When you change turbochargers on the 930,965,993TT,996TT & 997TT you will have oil siphoning out of the oil feed/supply line. Air will migrate all the way into the cam housing or crankcase. You need to bleed and pre-prime the oil system or you will have a dry startup with the turbochargers. At idle the K16s and K24's are turning 18,000RPM's a second without oil equal bearing transfer on the turbine shaft. Turbo failure is certain.
Staring at your oil pressure gauge on start up after you do a oil change which reads "0" for more than 4 to 5 seconds is something that does not need to occur.
Pre-priming your engine oil system is "my" advice to everyone that owns these cars. It is good common sense and preventative maintenance.
If someone like yourself doesn't want to be bothered with it.. So be it.. However, on this thread the OP > Puma > Alex was asking for other methods to crank the engine.
When you change turbochargers on the 930,965,993TT,996TT & 997TT you will have oil siphoning out of the oil feed/supply line. Air will migrate all the way into the cam housing or crankcase. You need to bleed and pre-prime the oil system or you will have a dry startup with the turbochargers. At idle the K16s and K24's are turning 18,000RPM's a second without oil equal bearing transfer on the turbine shaft. Turbo failure is certain.
Staring at your oil pressure gauge on start up after you do a oil change which reads "0" for more than 4 to 5 seconds is something that does not need to occur.

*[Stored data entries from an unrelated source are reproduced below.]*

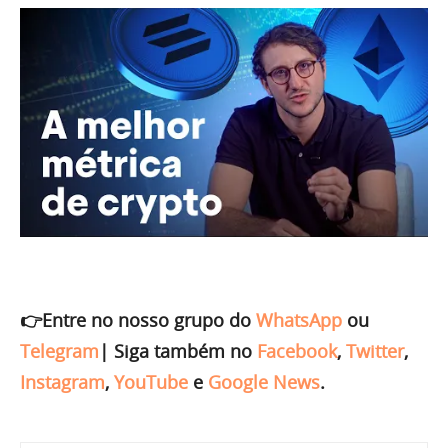
👉Entre no nosso grupo do
WhatsApp
ou
Telegram
|
Siga também no
Facebook
,
Twitter
,
Instagram
,
YouTube
e
Google News
.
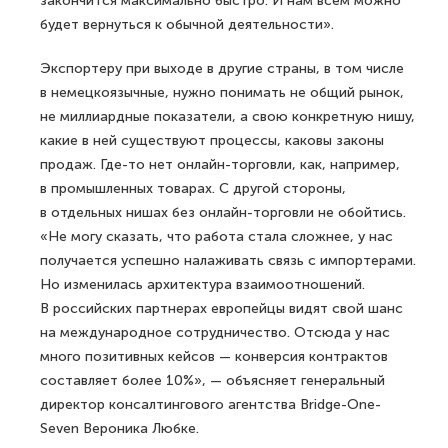
закончится максимально быстро. И нам всем можно
будет вернуться к обычной деятельности».
Экспортеру при выходе в другие страны, в том числе
в немецкоязычные, нужно понимать не общий рынок,
не миллиардные показатели, а свою конкретную нишу,
какие в ней существуют процессы, каковы законы
продаж. Где-то нет онлайн-торговли, как, например,
в промышленных товарах. С другой стороны,
в отдельных нишах без онлайн-торговли не обойтись.
«Не могу сказать, что работа стала сложнее, у нас
получается успешно налаживать связь с импортерами.
Но изменилась архитектура взаимоотношений.
В российских партнерах европейцы видят свой шанс
на международное сотрудничество. Отсюда у нас
много позитивных кейсов — конверсия контрактов
составляет более 10%», — объясняет генеральный
директор консалтингового агентства Bridge-One-
Seven Вероника Любке.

Pre-priming your engine oil system is "my" advice to everyone that owns these cars. It is good common sense and preventative maintenance.

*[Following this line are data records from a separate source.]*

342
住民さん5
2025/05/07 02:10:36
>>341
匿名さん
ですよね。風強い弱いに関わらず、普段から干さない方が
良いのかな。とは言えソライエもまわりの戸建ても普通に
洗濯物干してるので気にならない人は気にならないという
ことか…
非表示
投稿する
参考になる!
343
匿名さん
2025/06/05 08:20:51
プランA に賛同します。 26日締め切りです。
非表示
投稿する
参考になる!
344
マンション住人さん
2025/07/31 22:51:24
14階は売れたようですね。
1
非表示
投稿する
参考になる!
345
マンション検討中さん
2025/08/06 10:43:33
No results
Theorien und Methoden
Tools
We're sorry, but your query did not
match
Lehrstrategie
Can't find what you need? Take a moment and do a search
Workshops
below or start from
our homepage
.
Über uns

If someone like yourself doesn't want to be bothered with it.. So be it.. However, on this thread the OP > Puma > Alex was asking for other methods to crank the engine.
#15
As an enthusiast I tend to do more preventative stuff on my cars, it's your choice.
Like Oil changes <5k miles, priming reduces start-up wear = Cheap Insurance. I forgot to mention the metallic sounds I heard on my previous 911 while watching the oil pressure at zero for a few seconds at start-up after oil changes. I've never had to experience that on the turbo with the C4 trick.